Use references where appropriate

        string* temp = &stringsSets[i % stringsSize];
        ss << MakeSubstring(temp, rnd() % subLimit, dist, mt64);

In the code above, one could just use string& temp = stringsSets[i % stringsSize];. All of the dereferences and brackets would go away.

Answer 2

Don't use using in your headers

Everyone who uses the header will have string, vector, mt19937_64, uniform_int_distribution and istream in the global namespace whether they want them or not. It's not what I expect when I write #include "PasswordGenerator.h", and it's poor practice to inflict that on your victims users.

Avoid floating-point arithmetic.

There's nothing here that can't be done with integers. Using integer types avoids all sorts of precision and rounding issues you'd prefer not to think about. The same goes for (int)pow(2, n) where a simple 1<<n would do.

Don't reduce a uniform range by modulo operator.

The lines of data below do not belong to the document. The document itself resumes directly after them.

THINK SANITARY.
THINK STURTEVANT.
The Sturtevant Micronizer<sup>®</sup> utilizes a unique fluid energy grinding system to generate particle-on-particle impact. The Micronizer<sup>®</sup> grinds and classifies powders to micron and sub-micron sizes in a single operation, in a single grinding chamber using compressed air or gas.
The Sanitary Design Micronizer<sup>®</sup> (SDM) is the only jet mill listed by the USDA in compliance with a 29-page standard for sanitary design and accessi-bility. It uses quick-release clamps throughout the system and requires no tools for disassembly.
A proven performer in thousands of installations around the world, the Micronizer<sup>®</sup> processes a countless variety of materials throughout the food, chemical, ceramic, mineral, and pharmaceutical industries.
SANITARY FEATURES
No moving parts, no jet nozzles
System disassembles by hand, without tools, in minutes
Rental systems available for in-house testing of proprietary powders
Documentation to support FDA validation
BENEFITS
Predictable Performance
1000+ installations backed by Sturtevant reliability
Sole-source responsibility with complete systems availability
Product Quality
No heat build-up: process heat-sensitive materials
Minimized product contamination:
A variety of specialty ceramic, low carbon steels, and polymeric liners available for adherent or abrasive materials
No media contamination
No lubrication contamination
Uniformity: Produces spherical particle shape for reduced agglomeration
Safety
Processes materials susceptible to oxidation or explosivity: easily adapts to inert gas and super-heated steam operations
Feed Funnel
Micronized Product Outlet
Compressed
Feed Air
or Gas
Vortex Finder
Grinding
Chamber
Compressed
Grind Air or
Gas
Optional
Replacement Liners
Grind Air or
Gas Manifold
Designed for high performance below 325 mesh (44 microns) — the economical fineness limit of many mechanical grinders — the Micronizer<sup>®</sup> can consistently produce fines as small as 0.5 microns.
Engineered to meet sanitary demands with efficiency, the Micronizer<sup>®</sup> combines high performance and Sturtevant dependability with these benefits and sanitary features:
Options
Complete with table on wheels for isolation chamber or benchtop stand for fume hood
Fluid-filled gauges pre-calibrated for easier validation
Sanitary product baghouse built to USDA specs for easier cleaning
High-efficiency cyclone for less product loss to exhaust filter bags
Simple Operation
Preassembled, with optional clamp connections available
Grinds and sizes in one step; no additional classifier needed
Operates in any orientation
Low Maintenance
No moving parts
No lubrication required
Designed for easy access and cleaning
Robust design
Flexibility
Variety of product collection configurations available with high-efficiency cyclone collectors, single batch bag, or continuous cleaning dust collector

This is a biased sampling:

uniform_int_distribution<int> dist(0, maxRange);
auto rnd = bind(dist, mt64);
// ...
int start = rnd() % stringsSize;

Instead, create a distribution of the required range:

std::uniform_int_distribution<int> strings_dist(0, stringsSize);
int start = strings_dist(mt64);

Remember, you can use several distributions with the single generator - that's one of the reasons they are designed to be separable.